Die Debatte bei den Sozialdemokraten wird in der Union mit Befremden beobachtet. „Von der SPD sollte man eigentlich erwarten, dass sie den Menschen den Sinn von Freihandelsabkommen wie TTIP und Ceta zu erklären versucht“, sagte der CDU-Wirtschaftsexperte Joachim Pfeiffer. „Leider springt die SPD durch den Reifen, den ihr die Empörungsindustrie hinhält.“ Vor allem von Gabriel erwarte er, so Pfeiffer, „dass er sich im Interesse der exportorientierten deutschen Wirtschaft ohne Wenn und Aber für die geplanten Freihandelsabkommen einsetzt und auch bei TTIP nicht voreilig die Flinte ins Korn wirft“.

Ein deutscher Wirtschaftsminister sei schon aufgrund seines Amtseids verpflichtet, die Interessen des Wirtschaftsstandorts Deutschland zu vertreten. „Dies muss er auch gegenüber den linken Populisten in seiner eigenen Partei durchsetzen“, verlangte Pfeiffer. „Faire Regeln für den Welthandel sind zu wichtig für die deutsche Wirtschaft und damit für Wohlstand und soziale Sicherheit, als dass man sie für Parteiengeplänkel opfern sollte.“

EU-Kommissionspräsident Jean-Claude Juncker hatte in dieser Woche Nachverhandlungen mit Kanada über Ceta bereits ausgeschlossen. „Die Garantien, die wir brauchen, können in den Parlamenten präzisiert und ausverhandelt werden“, sagte er.

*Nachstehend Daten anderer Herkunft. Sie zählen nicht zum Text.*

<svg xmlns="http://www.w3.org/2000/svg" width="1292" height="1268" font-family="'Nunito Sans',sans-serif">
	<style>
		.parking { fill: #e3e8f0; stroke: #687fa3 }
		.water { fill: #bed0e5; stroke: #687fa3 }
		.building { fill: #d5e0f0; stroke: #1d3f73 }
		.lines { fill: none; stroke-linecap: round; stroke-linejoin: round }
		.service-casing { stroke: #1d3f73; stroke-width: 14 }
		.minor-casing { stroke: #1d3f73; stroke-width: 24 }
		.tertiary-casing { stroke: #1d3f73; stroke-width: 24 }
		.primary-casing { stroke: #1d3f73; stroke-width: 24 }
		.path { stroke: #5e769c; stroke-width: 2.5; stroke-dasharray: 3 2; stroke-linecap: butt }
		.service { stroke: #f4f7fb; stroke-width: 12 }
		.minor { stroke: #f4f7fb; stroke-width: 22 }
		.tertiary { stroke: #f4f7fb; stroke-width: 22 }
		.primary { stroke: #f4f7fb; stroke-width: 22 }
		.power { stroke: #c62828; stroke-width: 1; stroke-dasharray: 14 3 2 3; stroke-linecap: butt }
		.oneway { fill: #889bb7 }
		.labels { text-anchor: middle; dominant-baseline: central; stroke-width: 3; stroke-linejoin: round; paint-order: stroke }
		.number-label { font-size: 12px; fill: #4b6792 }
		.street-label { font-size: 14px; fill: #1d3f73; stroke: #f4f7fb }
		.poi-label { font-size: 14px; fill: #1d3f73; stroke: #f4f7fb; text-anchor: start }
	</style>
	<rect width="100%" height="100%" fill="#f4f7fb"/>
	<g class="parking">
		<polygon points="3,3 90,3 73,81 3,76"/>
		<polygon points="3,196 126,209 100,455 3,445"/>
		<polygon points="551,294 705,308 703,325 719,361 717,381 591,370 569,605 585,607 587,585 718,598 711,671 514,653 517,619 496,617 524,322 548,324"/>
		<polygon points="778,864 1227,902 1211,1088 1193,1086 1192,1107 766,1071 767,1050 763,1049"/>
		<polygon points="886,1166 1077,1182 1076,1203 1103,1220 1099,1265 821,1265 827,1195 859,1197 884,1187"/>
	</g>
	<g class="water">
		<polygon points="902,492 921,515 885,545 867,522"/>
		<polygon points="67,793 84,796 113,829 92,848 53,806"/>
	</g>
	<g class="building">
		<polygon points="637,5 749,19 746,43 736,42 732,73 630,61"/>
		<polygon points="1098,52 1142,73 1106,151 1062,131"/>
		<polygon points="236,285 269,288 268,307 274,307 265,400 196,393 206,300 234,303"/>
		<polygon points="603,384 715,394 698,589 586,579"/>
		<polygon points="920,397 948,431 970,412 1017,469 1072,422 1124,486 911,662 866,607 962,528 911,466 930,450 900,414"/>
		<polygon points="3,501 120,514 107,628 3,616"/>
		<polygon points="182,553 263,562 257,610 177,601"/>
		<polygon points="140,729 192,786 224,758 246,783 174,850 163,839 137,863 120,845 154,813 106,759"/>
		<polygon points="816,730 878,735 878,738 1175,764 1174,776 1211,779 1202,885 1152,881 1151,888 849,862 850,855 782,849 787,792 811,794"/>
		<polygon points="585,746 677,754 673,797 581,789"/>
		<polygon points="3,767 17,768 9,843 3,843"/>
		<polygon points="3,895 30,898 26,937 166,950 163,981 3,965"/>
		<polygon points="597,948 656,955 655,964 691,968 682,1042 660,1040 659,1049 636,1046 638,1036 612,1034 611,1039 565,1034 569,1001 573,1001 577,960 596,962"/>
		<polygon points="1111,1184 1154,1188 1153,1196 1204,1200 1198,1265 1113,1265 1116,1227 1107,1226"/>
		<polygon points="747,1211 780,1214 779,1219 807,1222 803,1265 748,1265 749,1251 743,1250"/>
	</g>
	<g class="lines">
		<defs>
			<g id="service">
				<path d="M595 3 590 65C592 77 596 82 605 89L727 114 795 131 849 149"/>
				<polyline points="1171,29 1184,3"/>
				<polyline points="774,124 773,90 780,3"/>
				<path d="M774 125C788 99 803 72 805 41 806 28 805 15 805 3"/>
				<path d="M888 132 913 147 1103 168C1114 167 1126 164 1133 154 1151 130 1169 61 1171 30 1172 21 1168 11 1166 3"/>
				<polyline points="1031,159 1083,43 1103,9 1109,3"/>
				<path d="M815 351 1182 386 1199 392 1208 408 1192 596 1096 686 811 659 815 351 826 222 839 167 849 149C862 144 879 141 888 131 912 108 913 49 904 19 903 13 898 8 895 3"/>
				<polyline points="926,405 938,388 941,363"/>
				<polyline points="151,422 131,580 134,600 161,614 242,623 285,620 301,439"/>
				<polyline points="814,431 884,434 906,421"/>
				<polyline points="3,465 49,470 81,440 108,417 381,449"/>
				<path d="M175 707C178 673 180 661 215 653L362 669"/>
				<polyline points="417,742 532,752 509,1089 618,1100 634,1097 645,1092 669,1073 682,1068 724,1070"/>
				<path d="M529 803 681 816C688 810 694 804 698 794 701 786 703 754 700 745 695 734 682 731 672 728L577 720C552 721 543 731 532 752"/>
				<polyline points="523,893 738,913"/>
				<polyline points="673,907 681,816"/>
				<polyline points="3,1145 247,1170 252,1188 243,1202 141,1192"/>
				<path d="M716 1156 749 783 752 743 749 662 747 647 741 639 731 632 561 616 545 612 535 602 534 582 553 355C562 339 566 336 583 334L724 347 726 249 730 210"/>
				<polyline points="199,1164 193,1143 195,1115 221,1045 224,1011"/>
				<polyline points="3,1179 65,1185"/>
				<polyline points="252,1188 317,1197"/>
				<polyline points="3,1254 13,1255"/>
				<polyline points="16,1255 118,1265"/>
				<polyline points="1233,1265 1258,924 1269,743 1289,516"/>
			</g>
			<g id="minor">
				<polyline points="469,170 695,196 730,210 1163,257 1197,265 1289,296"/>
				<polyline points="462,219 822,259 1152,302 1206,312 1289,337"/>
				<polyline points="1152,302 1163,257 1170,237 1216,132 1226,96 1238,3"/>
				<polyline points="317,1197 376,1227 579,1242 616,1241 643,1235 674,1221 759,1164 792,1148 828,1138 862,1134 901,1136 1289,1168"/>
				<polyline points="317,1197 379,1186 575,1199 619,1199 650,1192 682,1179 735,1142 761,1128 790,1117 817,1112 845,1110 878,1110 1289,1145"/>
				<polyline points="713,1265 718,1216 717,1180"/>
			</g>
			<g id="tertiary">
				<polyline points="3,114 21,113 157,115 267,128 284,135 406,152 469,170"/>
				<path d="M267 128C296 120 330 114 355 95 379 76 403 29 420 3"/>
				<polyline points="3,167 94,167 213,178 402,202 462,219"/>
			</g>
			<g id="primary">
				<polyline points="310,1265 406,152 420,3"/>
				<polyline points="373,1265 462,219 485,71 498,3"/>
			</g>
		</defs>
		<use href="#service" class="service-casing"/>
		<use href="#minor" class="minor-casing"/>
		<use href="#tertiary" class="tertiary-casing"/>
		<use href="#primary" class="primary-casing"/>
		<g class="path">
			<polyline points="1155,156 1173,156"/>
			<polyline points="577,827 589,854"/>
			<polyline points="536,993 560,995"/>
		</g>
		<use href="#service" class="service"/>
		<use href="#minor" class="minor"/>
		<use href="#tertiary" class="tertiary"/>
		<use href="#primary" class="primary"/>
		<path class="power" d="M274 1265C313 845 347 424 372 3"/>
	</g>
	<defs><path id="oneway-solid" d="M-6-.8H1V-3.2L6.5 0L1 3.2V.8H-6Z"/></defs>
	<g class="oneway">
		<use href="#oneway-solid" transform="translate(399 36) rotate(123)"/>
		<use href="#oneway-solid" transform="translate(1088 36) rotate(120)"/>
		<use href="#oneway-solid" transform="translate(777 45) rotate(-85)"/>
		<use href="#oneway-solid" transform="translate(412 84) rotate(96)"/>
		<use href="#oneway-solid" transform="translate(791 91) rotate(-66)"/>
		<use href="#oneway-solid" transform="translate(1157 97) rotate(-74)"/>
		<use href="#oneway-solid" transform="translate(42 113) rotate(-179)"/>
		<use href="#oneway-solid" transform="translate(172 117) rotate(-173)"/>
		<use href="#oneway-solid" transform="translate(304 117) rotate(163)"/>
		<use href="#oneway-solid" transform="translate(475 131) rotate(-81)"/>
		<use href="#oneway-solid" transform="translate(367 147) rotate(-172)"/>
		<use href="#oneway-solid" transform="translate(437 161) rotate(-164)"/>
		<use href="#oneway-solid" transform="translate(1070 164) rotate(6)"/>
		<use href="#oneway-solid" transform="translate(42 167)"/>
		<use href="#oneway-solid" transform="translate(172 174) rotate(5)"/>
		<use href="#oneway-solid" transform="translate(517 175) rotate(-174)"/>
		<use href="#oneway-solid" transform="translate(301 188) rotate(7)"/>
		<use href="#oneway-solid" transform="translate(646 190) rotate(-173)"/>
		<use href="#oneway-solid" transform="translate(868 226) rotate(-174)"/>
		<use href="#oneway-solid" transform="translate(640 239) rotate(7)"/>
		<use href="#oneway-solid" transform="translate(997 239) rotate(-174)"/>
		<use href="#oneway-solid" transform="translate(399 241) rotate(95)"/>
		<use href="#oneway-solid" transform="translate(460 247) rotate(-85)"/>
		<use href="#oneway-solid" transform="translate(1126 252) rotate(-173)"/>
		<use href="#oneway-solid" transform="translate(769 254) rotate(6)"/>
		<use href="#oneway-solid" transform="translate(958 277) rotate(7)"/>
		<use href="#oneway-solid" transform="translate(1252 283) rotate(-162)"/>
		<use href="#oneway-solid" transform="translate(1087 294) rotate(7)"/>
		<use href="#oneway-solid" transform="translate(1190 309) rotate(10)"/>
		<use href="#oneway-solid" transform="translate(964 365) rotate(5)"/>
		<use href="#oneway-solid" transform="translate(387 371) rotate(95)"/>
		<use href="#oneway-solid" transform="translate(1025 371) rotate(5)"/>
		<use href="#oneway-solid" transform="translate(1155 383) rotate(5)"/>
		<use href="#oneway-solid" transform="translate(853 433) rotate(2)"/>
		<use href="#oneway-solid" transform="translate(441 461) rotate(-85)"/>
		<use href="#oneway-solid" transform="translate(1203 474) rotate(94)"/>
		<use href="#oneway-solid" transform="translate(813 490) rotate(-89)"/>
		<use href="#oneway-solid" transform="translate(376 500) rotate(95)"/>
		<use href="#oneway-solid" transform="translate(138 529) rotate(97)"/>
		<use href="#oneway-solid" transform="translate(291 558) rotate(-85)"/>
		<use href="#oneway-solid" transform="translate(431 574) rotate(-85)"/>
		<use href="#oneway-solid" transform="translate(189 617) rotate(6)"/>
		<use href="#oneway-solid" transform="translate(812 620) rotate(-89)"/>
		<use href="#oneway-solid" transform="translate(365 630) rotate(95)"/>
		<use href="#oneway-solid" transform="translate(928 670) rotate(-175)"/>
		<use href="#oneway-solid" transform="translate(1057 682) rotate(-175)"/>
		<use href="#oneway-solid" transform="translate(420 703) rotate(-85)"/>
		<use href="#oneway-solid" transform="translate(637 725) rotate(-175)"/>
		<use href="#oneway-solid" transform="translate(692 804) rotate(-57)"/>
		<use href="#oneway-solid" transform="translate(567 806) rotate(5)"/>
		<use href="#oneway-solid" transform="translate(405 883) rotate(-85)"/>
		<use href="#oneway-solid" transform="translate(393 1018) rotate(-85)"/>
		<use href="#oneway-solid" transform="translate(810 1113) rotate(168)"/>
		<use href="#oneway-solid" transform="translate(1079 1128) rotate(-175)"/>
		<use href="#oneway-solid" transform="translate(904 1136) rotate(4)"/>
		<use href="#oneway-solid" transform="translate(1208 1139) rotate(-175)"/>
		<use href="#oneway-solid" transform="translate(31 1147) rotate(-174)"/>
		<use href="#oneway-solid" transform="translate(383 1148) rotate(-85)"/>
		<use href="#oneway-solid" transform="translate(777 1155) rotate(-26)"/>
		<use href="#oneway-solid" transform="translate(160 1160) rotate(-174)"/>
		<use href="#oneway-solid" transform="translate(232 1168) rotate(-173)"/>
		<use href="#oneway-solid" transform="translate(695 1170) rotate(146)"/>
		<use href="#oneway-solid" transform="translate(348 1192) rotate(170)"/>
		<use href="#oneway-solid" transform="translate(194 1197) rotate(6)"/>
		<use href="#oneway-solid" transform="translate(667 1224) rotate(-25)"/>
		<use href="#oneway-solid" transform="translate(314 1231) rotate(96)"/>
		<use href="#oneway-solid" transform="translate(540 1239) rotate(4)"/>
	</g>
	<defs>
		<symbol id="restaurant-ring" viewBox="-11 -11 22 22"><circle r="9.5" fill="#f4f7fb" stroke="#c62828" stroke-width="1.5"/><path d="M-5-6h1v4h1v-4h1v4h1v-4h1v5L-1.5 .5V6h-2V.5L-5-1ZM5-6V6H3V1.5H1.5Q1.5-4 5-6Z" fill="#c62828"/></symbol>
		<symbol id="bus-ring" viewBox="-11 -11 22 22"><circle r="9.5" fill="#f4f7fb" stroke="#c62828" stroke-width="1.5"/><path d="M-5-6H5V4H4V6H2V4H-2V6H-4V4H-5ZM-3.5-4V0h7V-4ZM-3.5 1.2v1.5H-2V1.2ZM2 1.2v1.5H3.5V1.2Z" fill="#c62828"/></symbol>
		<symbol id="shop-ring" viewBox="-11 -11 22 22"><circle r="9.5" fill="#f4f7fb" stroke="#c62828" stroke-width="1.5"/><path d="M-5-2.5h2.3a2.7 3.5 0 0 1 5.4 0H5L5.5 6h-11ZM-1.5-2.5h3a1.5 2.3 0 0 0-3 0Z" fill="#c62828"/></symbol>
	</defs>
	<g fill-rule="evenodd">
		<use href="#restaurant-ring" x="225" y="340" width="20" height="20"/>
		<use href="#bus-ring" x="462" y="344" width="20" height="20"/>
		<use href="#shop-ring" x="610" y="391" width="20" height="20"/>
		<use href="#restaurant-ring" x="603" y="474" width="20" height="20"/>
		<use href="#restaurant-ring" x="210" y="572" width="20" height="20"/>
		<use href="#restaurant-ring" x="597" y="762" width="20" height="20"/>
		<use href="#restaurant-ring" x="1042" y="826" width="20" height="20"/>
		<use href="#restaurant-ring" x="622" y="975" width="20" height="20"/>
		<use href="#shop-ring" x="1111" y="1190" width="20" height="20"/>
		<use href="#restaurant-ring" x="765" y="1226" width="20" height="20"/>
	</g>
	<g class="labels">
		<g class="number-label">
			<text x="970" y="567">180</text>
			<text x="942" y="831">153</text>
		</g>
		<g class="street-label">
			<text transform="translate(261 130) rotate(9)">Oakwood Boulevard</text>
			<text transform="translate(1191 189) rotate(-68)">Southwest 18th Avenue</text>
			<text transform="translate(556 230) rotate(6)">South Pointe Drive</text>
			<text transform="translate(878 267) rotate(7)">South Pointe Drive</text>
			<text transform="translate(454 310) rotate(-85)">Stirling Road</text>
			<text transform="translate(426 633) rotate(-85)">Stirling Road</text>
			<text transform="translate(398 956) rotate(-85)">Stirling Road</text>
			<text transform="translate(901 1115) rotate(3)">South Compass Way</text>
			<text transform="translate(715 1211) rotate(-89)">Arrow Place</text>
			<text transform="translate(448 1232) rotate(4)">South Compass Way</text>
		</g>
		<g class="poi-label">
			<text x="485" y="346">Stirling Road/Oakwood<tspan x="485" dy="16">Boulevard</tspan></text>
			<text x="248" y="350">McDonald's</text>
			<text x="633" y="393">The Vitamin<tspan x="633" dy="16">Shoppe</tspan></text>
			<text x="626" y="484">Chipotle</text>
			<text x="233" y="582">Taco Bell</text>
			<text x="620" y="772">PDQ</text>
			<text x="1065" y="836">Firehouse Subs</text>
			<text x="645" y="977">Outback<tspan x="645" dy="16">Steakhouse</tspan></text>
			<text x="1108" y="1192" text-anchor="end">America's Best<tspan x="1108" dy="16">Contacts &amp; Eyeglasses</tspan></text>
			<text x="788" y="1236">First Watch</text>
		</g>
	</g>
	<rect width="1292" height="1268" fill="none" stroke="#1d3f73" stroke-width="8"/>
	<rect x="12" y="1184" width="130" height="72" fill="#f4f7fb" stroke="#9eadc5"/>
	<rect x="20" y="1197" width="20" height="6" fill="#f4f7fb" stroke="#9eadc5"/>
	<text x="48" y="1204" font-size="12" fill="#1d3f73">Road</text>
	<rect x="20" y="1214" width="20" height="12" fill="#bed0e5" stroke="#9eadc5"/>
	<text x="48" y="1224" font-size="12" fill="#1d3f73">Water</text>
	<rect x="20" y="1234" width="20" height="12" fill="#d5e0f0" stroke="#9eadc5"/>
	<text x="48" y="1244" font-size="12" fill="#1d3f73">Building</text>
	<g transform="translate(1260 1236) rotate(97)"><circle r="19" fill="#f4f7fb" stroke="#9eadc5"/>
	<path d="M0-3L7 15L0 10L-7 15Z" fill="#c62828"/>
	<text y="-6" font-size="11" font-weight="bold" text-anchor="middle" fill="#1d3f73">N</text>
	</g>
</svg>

Die Verbraucherorganisation Foodwatch hatte unter Berufung auf zwei neue Gutachten die Durchsetzung rechtlich verbindlicher Klarstellungen zuvor als „weit außerhalb“ des Einflussbereiches der SPD bezeichnet, da dafür die Zustimmung der EU-Mitgliedstaaten, des EU-Parlaments und Kanadas nötig sei.
Nach einem EU-Beschluss über die Unterzeichnung und vorläufige Anwendung von Teilen von Ceta muss das EU-Parlament zustimmen. Darauf folgen Ratifizierungen in den EU-Mitgliedstaaten - in Deutschland in Bundestag und Bundesrat.